Turning back to face his king, Hatter asked simply, "Why?"
Jack's smirk was wistful. "Just because I wasn't her choice, doesn't mean I don't still want her to be happy. And if you are her choice, well, I'm not cruel like my mother. You both deserve the chance."
Bloody hell, Hatter thought. He could learn to like the King after all.
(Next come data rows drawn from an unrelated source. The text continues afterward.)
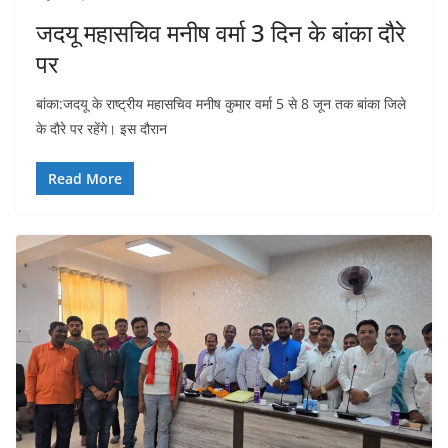
जदयू महासचिव मनीष वर्मा 3 दिन के बांका दौरे
पर
बांका:जदयू के राष्ट्रीय महासचिव मनीष कुमार वर्मा 5 से 8 जून तक बांका जिले
के दौरे पर रहेंगे। इस दौरान
Read More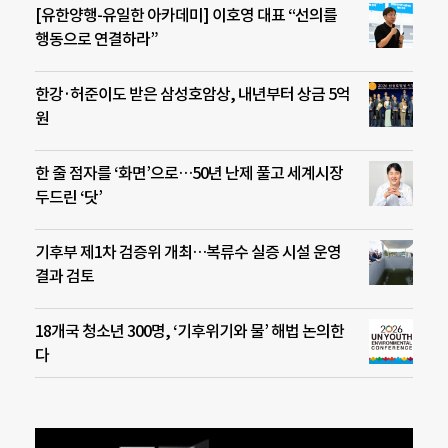
[유한양행-유일한 아카데미] 이호영 대표 “선의를
행동으로 연결하라”
한강·허준이도 받은 삼성호암상, 내년부터 상금 5억
원
한 줄 점자를 ‘화면’으로…50년 난제 풀고 세계시장
두드린 ‘닷’
기후부 제1차 검증위 개최…복류수 실증 시설 운영
결과 검토
18개국 청소년 300명, ‘기후위기와 물’ 해법 논의한
다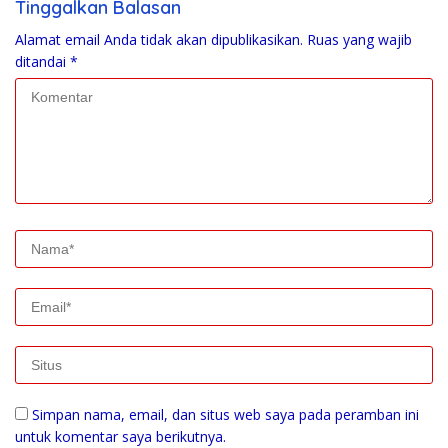
Tinggalkan Balasan
Alamat email Anda tidak akan dipublikasikan.
Ruas yang wajib
ditandai
*
Simpan nama, email, dan situs web saya pada peramban ini
untuk komentar saya berikutnya.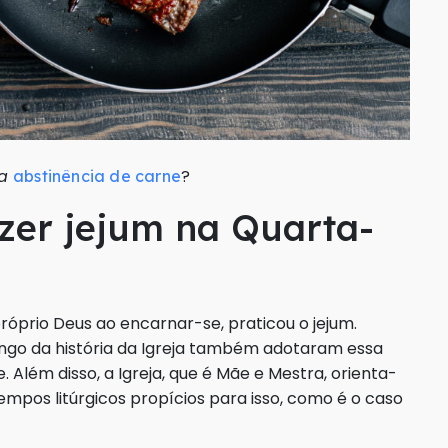
 a
?
abstinência de carne
zer jejum na Quarta-
óprio Deus ao encarnar-se, praticou o jejum.
 longo da história da Igreja também adotaram essa
 Além disso, a Igreja, que é Mãe e Mestra, orienta-
empos litúrgicos propícios para isso, como é o caso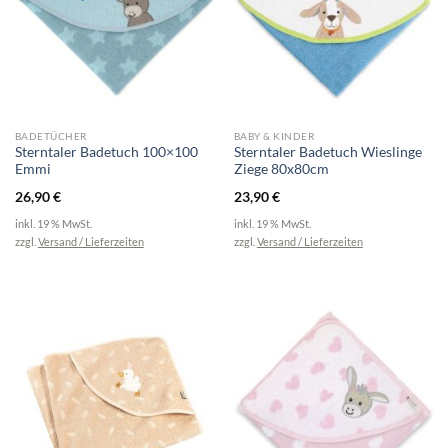
BADETÜCHER
BABY & KINDER
Sterntaler Badetuch 100×100
Sterntaler Badetuch Wieslinge
Emmi
Ziege 80x80cm
26,90
€
23,90
€
inkl. 19 % MwSt.
inkl. 19 % MwSt.
zzgl.
Versand / Lieferzeiten
zzgl.
Versand / Lieferzeiten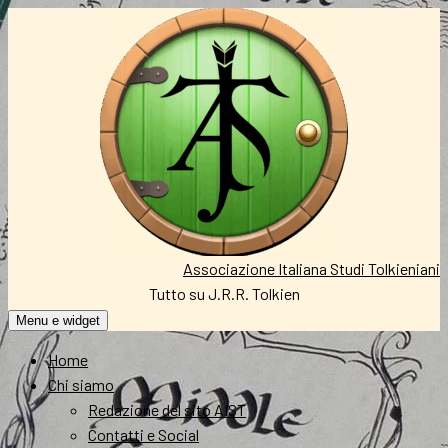
Vai
al
contenuto
Associazione Italiana Studi Tolkieniani
Tutto su J.R.R. Tolkien
Menu e widget
Home
Chi siamo
Redazione del sito AIST
Contatti e Social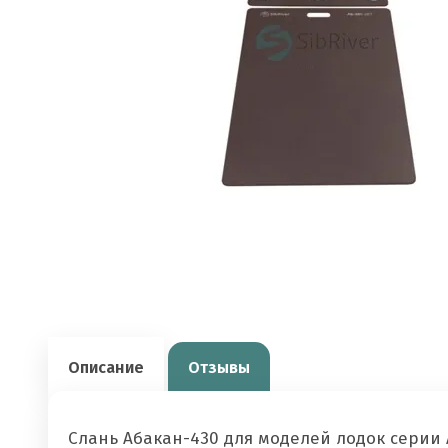
Описание
Отзывы
Слань Абакан-430 для моделей лодок серии 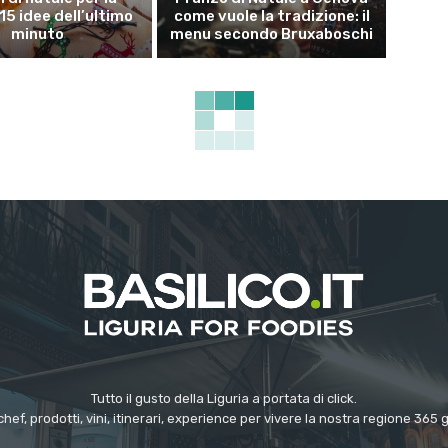
15 idee dell’ultimo
come vuole la tradizione: il
minuto
menu secondo Bruxaboschi
Tutto il gusto della Liguria a portata di click.
chef, prodotti, vini, itinerari, experience per vivere la nostra regione 365 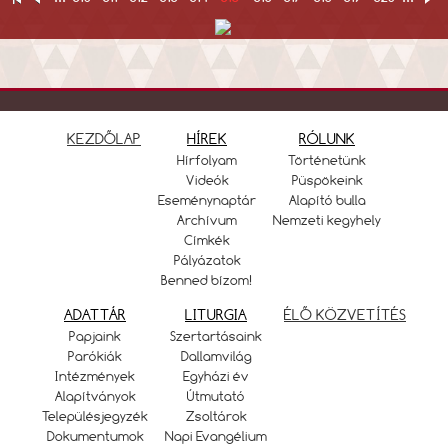
KEZDŐLAP
HÍREK
RÓLUNK
Hírfolyam
Történetünk
Videók
Püspökeink
Eseménynaptár
Alapító bulla
Archívum
Nemzeti kegyhely
Címkék
Pályázatok
Benned bízom!
ADATTÁR
LITURGIA
ÉLŐ KÖZVETÍTÉS
Papjaink
Szertartásaink
Parókiák
Dallamvilág
Intézmények
Egyházi év
Alapítványok
Útmutató
Településjegyzék
Zsoltárok
Dokumentumok
Napi Evangélium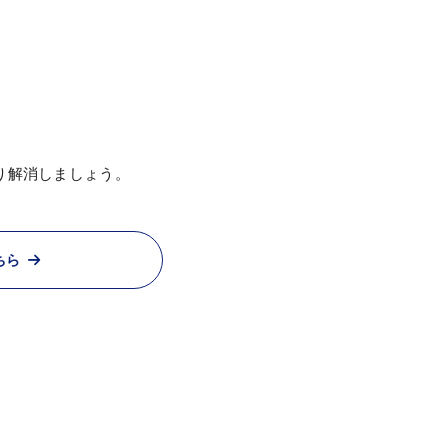
。
り解消しましょう。
ちら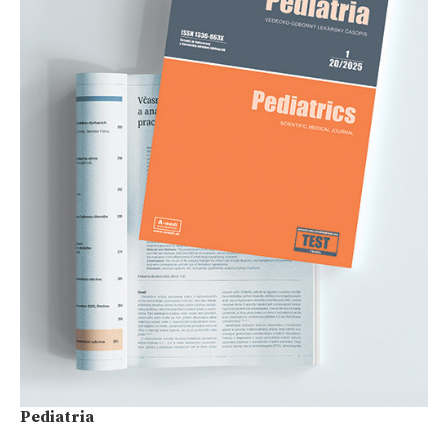
Pediatria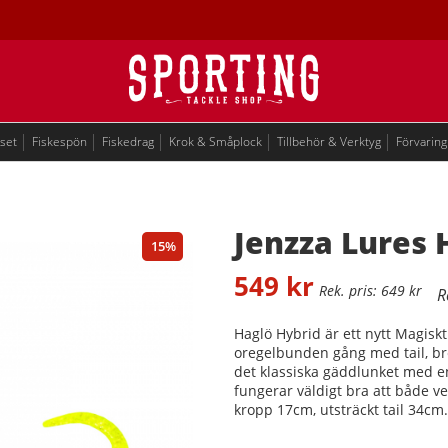
eset
Fiskespön
Fiskedrag
Krok & Småplock
Tillbehör & Verktyg
Förvaring
Jenzza Lures 
15
549
kr
649
kr
Haglö Hybrid är ett nytt Magisk
oregelbunden gång med tail, bre
det klassiska gäddlunket med en
fungerar väldigt bra att både v
kropp 17cm, utsträckt tail 34cm.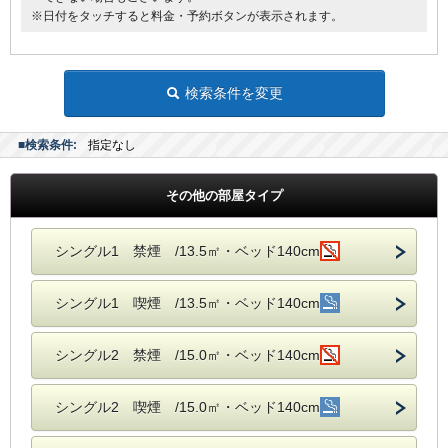
※日付をタッチすると料金・予約ボタンが表示されます。
検索条件を変更
■検索条件:
指定なし
その他の部屋タイプ
シングル1 禁煙 /13.5㎡・ベッド140cm
シングル1 喫煙 /13.5㎡・ベッド140cm
シングル2 禁煙 /15.0㎡・ベッド140cm
シングル2 喫煙 /15.0㎡・ベッド140cm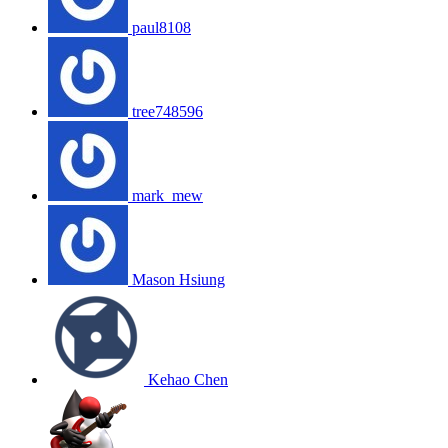
paul8108
tree748596
mark_mew
Mason Hsiung
Kehao Chen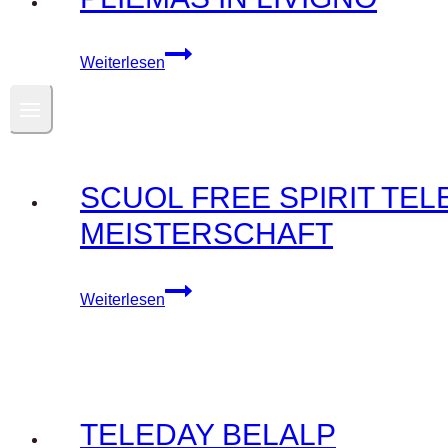
PLIEMAS
Weiterlesen
IN
LIVIGNO
SCUOL FREE SPIRIT TE
MEISTERSCHAFT
SCUOL
Weiterlesen
FREE
SPIRIT
TELEMARK
FESTIVAL
&
TELEDAY BELALP
Schweizer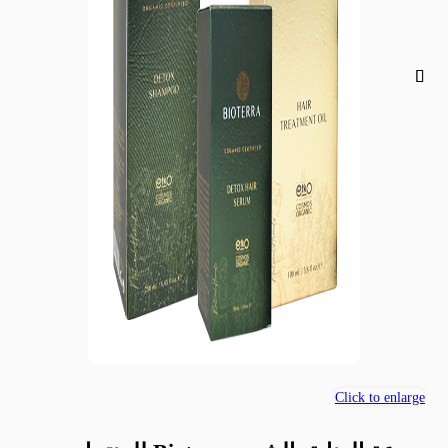
Click to enlarge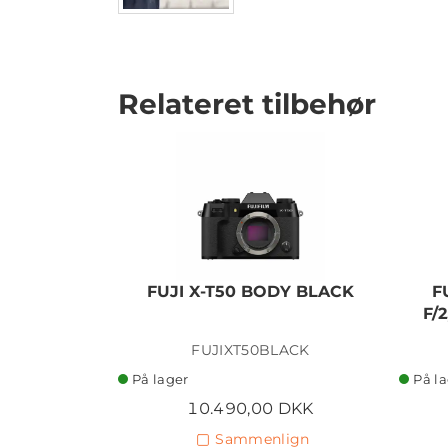
Relateret tilbehør
FUJI X-T50 BODY BLACK
F
F/
FUJIXT50BLACK
På lager
På l
10.490,00 DKK
Sammenlign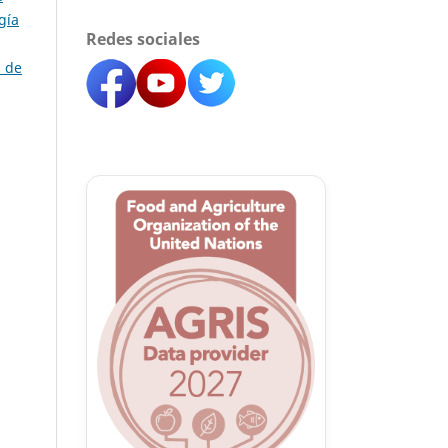
gía
Redes sociales
s de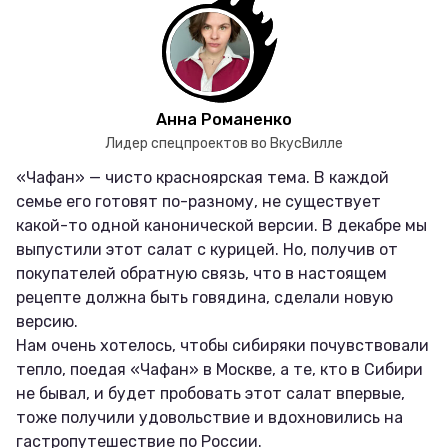
Анна Романенко
Лидер спецпроектов во ВкусВилле
«Чафан» — чисто красноярская тема. В каждой
семье его готовят по-разному, не существует
какой-то одной канонической версии. В декабре мы
выпустили этот салат с курицей. Но, получив от
покупателей обратную связь, что в настоящем
рецепте должна быть говядина, сделали новую
версию.
Нам очень хотелось, чтобы сибиряки почувствовали
тепло, поедая «Чафан» в Москве, а те, кто в Сибири
не бывал, и будет пробовать этот салат впервые,
тоже получили удовольствие и вдохновились на
гастропутешествие по России.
"Now," the King said briskly, "I can't just shove you through the Looking Glass with a fare-thee-well. The otherworld is a very different place. The landscape, the customs, the technology, it's all very different from Wonderland. I'll have you well-briefed by some White Rabbit agents with experience visiting the otherworld. In addition, we'll need Caterpillar to arrange an identity for you, as he did for me. Frankly, you're what they'd consider a bit… scruffy… over there. You'll need sprucing up."
"Scruffy?" Hatter yelped in outrage. "Now see here–"
"I'm not saying you have to turn into a Suit, Hatter. Just that you'll have to blend."
"Blend," Hatter muttered as the King went to an intercom and requested someone to join them. "I'll show him blended."